| Set exercise |
Would you repeat word for word the lines below, starting at the line with "scientific name: Tillandsia juncea" and ending at the line with "order: Falconiformes", both lines included?

Data items
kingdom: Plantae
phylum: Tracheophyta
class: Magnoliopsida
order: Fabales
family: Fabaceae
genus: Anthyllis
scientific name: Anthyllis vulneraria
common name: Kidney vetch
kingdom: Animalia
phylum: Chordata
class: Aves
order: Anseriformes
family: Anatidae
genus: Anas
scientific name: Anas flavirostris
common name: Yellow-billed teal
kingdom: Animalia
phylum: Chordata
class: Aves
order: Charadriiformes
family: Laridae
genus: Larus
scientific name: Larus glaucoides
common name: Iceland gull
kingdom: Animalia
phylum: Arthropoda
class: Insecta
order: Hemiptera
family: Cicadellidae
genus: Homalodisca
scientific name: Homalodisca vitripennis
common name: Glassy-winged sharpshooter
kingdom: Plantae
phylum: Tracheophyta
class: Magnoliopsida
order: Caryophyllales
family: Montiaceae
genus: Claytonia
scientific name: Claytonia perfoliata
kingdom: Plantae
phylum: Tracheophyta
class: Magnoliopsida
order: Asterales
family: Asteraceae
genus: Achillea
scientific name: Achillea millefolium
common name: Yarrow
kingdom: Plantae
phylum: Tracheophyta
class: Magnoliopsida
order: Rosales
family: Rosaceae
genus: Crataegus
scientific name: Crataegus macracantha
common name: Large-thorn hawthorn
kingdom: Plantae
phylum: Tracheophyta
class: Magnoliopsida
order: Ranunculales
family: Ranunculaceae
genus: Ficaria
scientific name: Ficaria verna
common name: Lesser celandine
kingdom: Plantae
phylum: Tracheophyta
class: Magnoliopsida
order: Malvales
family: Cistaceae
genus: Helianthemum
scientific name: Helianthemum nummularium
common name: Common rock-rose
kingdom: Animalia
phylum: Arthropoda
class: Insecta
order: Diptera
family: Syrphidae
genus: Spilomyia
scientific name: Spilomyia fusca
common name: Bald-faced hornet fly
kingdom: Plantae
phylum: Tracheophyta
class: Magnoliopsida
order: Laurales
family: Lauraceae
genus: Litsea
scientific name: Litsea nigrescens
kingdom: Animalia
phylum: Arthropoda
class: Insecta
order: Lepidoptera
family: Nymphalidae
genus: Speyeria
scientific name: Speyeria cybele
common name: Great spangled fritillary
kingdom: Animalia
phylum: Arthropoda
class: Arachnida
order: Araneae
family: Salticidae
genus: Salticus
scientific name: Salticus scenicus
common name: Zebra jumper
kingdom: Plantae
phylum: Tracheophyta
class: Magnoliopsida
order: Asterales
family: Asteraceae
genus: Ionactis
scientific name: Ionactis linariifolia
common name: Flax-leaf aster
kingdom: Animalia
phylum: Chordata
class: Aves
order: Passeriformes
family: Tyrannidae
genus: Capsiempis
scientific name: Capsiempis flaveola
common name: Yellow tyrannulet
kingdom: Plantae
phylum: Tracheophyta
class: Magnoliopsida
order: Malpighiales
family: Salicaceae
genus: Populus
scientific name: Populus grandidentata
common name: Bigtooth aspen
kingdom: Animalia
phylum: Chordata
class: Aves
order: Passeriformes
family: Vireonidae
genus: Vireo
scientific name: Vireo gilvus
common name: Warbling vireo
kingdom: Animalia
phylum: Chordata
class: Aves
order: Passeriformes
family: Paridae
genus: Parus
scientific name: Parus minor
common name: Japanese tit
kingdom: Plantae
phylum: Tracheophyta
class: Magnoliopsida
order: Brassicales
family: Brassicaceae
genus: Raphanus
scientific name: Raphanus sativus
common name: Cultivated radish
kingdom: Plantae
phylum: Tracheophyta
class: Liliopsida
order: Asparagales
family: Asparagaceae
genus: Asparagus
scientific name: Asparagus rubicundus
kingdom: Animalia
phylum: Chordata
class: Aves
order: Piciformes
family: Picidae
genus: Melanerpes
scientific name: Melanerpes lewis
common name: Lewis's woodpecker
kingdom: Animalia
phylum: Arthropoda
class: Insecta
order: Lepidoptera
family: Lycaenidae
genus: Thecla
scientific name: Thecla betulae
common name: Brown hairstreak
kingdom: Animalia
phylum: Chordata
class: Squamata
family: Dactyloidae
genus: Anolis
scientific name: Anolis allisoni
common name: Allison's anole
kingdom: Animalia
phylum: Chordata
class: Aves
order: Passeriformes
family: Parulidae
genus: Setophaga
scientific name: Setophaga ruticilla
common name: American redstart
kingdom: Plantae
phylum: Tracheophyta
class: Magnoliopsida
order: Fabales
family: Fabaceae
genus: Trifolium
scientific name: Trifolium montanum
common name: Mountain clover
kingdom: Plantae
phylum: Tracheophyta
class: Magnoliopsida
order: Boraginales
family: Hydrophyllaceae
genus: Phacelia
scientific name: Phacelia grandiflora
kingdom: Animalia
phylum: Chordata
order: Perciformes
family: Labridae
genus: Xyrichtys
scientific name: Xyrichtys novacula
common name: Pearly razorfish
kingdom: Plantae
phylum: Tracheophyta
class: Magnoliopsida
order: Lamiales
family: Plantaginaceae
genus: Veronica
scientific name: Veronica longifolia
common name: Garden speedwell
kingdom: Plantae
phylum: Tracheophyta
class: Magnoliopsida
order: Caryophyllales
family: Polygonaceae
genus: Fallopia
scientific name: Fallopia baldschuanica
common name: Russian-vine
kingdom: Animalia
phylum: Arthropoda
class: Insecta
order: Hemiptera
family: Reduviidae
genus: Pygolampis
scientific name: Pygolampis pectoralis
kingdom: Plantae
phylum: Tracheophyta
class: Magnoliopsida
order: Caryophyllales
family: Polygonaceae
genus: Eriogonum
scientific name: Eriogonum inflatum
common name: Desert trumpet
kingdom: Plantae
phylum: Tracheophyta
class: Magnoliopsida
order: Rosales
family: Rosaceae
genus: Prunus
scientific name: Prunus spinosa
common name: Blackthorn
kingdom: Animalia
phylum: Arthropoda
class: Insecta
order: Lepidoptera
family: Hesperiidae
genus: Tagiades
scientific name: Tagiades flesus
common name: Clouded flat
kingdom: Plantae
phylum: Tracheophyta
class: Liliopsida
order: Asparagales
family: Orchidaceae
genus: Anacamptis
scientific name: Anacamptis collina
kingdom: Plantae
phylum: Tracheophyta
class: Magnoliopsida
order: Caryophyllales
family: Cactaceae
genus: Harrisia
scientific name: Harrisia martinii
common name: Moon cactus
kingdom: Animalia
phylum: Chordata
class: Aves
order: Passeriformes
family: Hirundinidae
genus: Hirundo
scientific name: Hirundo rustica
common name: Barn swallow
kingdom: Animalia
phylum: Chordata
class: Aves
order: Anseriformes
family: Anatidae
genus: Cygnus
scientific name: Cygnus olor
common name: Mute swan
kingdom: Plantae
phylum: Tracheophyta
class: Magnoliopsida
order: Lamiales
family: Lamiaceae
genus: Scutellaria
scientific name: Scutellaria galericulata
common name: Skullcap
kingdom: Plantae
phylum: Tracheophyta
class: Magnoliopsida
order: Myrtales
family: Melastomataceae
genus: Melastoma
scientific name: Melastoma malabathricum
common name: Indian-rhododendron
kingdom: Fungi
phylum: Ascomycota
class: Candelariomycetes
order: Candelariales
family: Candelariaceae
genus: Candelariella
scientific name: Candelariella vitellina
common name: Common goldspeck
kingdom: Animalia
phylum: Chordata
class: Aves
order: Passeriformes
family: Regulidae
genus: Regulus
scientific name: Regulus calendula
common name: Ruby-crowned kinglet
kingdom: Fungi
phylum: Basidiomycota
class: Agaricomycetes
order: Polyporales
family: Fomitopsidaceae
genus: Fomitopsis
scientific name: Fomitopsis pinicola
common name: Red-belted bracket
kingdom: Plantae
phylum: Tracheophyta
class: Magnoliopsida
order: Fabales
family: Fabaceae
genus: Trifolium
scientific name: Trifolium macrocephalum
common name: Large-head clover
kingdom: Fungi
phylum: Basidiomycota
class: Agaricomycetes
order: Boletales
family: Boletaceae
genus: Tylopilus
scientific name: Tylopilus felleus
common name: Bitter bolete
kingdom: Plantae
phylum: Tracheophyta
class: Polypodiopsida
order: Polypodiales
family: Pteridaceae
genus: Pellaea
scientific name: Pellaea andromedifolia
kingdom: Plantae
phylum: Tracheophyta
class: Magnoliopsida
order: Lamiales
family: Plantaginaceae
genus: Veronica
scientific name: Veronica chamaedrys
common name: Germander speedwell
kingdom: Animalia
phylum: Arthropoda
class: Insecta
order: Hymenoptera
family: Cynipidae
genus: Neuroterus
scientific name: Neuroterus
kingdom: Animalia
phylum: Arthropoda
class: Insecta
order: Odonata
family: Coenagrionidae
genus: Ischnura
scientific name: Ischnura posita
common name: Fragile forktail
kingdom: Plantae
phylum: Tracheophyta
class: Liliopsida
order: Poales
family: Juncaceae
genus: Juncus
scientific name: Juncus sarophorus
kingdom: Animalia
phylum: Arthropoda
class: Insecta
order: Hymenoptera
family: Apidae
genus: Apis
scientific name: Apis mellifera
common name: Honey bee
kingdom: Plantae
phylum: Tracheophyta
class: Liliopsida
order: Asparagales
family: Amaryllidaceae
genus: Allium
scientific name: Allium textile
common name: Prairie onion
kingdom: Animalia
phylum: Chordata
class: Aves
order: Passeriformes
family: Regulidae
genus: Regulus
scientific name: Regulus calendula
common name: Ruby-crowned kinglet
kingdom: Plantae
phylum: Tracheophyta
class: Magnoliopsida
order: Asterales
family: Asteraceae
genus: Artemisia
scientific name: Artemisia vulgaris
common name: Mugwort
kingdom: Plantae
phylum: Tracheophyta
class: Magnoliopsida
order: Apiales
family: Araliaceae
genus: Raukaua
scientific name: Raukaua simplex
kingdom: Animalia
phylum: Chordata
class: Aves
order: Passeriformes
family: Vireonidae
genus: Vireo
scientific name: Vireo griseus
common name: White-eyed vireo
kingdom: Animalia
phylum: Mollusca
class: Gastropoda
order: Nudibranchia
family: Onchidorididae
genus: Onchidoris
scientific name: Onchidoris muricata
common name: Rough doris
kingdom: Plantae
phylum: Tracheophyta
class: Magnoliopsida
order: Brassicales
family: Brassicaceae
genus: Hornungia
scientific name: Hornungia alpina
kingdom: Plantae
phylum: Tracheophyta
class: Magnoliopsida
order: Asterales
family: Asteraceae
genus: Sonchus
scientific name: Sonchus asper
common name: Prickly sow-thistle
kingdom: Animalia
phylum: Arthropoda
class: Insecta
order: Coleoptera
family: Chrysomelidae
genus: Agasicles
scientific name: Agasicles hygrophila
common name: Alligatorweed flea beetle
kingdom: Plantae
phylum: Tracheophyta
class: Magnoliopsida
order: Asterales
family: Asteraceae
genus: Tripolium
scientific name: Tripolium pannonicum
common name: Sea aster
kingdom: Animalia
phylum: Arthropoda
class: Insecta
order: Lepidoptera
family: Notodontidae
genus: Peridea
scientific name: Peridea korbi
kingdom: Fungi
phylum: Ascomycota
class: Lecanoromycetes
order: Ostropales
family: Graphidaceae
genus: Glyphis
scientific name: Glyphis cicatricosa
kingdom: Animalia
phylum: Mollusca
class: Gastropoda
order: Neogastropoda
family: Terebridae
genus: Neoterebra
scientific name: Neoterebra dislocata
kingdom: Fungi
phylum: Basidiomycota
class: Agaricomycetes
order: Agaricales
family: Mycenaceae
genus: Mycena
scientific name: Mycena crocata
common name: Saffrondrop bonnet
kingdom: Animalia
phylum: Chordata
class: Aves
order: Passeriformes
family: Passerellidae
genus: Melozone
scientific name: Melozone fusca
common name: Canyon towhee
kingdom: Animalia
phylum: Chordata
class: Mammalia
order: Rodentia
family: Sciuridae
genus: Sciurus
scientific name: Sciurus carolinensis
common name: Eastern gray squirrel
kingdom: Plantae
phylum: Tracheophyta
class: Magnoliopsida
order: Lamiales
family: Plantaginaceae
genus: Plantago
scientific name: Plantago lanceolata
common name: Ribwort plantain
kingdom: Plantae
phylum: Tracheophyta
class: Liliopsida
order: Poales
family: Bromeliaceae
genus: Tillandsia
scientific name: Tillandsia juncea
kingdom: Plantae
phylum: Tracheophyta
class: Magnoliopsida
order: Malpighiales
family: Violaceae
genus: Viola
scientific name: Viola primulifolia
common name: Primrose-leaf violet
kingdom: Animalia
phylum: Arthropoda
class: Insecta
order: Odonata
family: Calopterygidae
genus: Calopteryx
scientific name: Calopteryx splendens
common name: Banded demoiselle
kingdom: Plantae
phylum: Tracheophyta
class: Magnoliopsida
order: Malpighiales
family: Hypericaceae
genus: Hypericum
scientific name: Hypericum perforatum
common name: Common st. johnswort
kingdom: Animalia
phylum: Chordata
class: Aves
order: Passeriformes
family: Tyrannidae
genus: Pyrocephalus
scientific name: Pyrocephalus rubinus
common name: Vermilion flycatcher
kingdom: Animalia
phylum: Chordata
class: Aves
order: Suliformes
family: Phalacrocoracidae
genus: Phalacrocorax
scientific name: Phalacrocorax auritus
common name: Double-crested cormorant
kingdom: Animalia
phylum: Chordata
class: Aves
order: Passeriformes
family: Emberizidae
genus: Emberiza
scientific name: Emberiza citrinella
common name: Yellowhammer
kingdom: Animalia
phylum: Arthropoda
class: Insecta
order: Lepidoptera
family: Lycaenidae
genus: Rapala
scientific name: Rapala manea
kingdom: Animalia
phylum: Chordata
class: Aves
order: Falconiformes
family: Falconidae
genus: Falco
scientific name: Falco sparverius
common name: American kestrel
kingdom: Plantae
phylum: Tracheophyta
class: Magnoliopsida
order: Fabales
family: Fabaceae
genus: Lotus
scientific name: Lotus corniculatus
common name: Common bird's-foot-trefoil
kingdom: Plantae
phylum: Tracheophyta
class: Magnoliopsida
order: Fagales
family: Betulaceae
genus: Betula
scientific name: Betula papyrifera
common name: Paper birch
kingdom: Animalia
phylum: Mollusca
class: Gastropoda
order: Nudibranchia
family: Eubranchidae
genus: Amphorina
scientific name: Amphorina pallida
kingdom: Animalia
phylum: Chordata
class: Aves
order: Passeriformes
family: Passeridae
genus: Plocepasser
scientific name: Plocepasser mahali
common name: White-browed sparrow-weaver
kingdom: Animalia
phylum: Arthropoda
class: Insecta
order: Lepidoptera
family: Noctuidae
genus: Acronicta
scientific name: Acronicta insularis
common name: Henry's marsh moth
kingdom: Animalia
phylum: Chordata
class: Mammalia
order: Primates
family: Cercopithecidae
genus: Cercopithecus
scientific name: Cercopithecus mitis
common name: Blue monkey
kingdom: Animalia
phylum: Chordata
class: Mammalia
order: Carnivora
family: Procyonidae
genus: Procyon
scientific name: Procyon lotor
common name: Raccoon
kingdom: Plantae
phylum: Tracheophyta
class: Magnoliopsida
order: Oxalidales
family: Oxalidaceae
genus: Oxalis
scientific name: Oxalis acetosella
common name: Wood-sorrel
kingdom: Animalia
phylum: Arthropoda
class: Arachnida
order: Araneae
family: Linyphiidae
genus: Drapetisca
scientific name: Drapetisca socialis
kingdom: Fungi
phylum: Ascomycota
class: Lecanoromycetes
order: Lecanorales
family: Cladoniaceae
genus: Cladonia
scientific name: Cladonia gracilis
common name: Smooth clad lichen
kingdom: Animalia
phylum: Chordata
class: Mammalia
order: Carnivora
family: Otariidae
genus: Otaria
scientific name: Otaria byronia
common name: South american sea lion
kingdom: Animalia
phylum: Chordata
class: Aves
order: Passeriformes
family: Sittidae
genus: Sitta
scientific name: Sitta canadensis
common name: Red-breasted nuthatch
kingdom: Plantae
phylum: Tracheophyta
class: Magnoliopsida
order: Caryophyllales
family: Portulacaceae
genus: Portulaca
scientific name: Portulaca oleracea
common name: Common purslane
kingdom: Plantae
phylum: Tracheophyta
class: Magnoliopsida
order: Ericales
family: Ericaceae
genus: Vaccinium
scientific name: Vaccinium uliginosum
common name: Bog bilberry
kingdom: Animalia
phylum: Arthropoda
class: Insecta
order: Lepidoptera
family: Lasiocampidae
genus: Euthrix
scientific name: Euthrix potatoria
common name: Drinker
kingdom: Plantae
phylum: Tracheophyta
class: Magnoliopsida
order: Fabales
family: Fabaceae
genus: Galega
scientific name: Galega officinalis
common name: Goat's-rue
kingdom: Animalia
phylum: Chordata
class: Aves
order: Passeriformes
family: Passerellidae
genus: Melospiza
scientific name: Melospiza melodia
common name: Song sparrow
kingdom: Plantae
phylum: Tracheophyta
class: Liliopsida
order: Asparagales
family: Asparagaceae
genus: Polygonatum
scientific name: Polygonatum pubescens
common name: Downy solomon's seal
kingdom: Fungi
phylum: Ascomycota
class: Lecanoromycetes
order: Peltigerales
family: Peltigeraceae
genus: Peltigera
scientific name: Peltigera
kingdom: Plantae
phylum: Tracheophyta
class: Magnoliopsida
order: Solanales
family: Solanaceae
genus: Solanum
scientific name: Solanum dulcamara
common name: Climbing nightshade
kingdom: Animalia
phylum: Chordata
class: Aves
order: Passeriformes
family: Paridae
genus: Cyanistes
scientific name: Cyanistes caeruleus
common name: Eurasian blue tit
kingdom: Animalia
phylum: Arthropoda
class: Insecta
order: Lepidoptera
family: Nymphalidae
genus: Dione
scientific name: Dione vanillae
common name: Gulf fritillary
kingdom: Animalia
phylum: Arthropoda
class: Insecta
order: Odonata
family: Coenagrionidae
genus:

| Task result |
scientific name: Tillandsia juncea
kingdom: Plantae
phylum: Tracheophyta
class: Magnoliopsida
order: Malpighiales
family: Violaceae
genus: Viola
scientific name: Viola primulifolia
common name: Primrose-leaf violet
kingdom: Animalia
phylum: Arthropoda
class: Insecta
order: Odonata
family: Calopterygidae
genus: Calopteryx
scientific name: Calopteryx splendens
common name: Banded demoiselle
kingdom: Plantae
phylum: Tracheophyta
class: Magnoliopsida
order: Malpighiales
family: Hypericaceae
genus: Hypericum
scientific name: Hypericum perforatum
common name: Common st. johnswort
kingdom: Animalia
phylum: Chordata
class: Aves
order: Passeriformes
family: Tyrannidae
genus: Pyrocephalus
scientific name: Pyrocephalus rubinus
common name: Vermilion flycatcher
kingdom: Animalia
phylum: Chordata
class: Aves
order: Suliformes
family: Phalacrocoracidae
genus: Phalacrocorax
scientific name: Phalacrocorax auritus
common name: Double-crested cormorant
kingdom: Animalia
phylum: Chordata
class: Aves
order: Passeriformes
family: Emberizidae
genus: Emberiza
scientific name: Emberiza citrinella
common name: Yellowhammer
kingdom: Animalia
phylum: Arthropoda
class: Insecta
order: Lepidoptera
family: Lycaenidae
genus: Rapala
scientific name: Rapala manea
kingdom: Animalia
phylum: Chordata
class: Aves
order: Falconiformes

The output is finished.